Y si caben opiniones relativamente razonables en sendos sentidos, no es lógico justificar un derecho de sanción sólo allí donde a nosotros nos interese. Si aquellos que se sienten provocados poseen el derecho a pitar sin ser sancionados, semejante criterio aplicará tanto a quienes ultrajan al himno como a quienes agravian a Piqué. De hecho, es esta absoluta subjetividad a la hora de apreciar quién nos está ofendiendo lo que desaconseja otorgar al ofendido la potestad para castigar violentamente al presunto ofensor: mientras que la presencia o ausencia la violencia física es bastante fácil de determinar, la presencia o ausencia de “violencia verbal” es altamente subjetiva (o dicho de otro modo: las personas muy susceptibles y poco tolerantes gozarían de mayor derecho para censurar a los demás que las personas pacientes y con manga ancha). Si uno puede pitar a Piqué por entender que éste le provocó, otros pueden pitar al himno español por entender que éste es una provocación contra sus ideales y reivindicaciones.

Conclusión

Pitar es una forma probablemente vulgar, primitiva y poco educada de criticar. Pero es una forma de criticar, a saber, de expresar nuestro desacuerdo con alguna persona, objeto, institución u opinión. La libertad para pitar es, pues, una forma de libertad de expresión que merece ser protegida en los mismos términos que otras manifestaciones de la libertad de expresión: que nos desagraden los pitidos no es motivo suficiente para prohibirlos, al igual que nuestra desafección con la filosofía socialdemócrata o con el budismo no constituyen razones suficientes para prohibirlos. Uno es ciertamente libre de instaurar normas dentro de su propiedad (por ejemplo, dentro de una Iglesia es lícito prohibir las ofensas contra esa confesión) o mediante contratos (por ejemplo, yo renuncio a insultar a tu religión a cambio de que tú renuncies a insultar a la mía), pero no debería imponer coactivamente su voluntad sobre los demás sin su consentimiento.
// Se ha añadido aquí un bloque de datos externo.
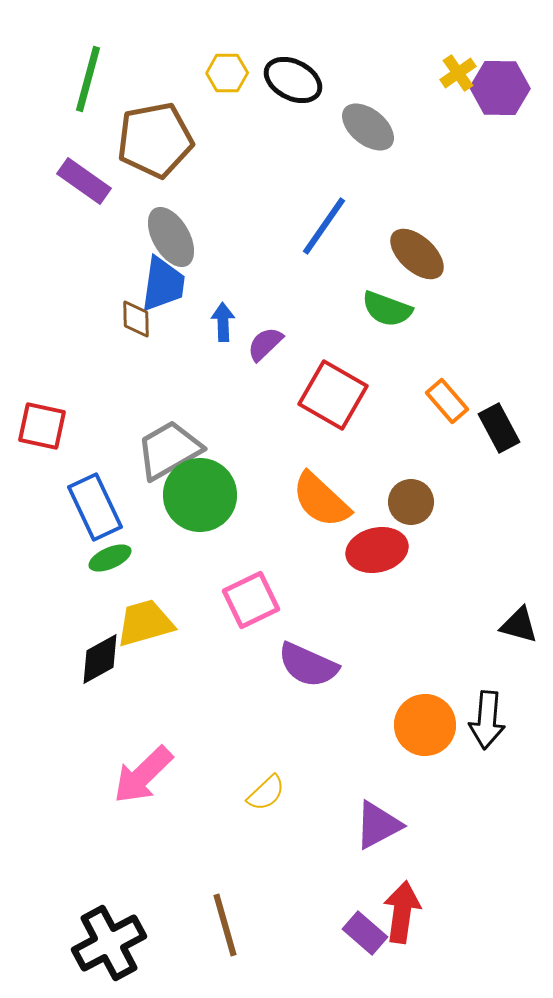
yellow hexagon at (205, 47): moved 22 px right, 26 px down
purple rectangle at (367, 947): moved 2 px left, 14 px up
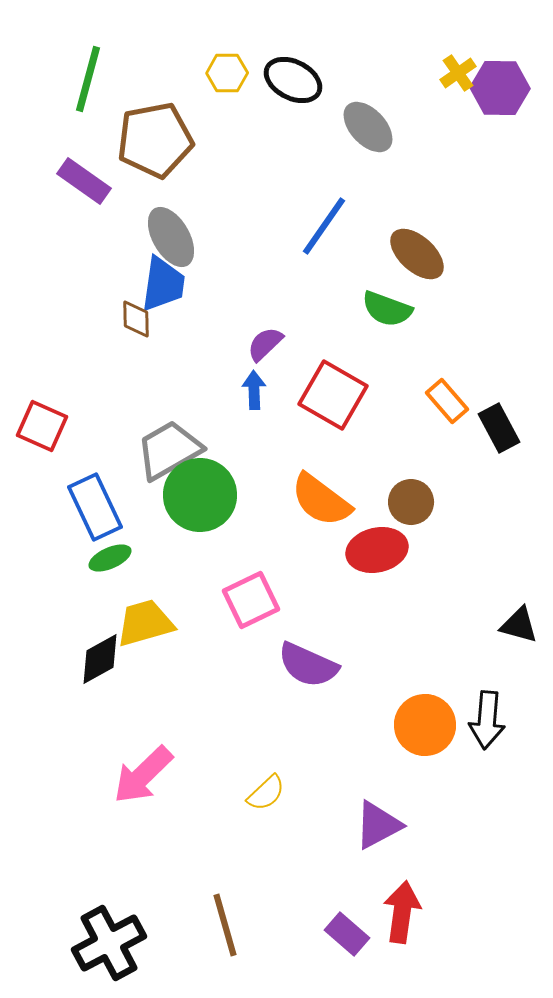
gray ellipse at (368, 127): rotated 8 degrees clockwise
blue arrow at (223, 322): moved 31 px right, 68 px down
red square at (42, 426): rotated 12 degrees clockwise
orange semicircle at (321, 500): rotated 6 degrees counterclockwise
purple rectangle at (365, 933): moved 18 px left, 1 px down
La facilidad con la que muchos de los que quisieron censurar los pitidos al himno han aceptado los pitidos a Piqué debería hacerlos reflexionar sobre el sistema normativo que defienden: las leyes que articulan la convivencia entre personas muy diversas no pueden adaptarse a las preferencias o a los caprichos de un grupo reducido de personas, sino que deben intentar compatibilizar pacíficamente los proyectos de todas ellas. Por eso, aunque nos desagraden, no debemos sancionar los pitidos contra el himno y por eso, aunque nos desagradem, no debemos sancionar los pitidos contra Piqué. Rechazar la mala educación no es lo mismo que querer prohibirla.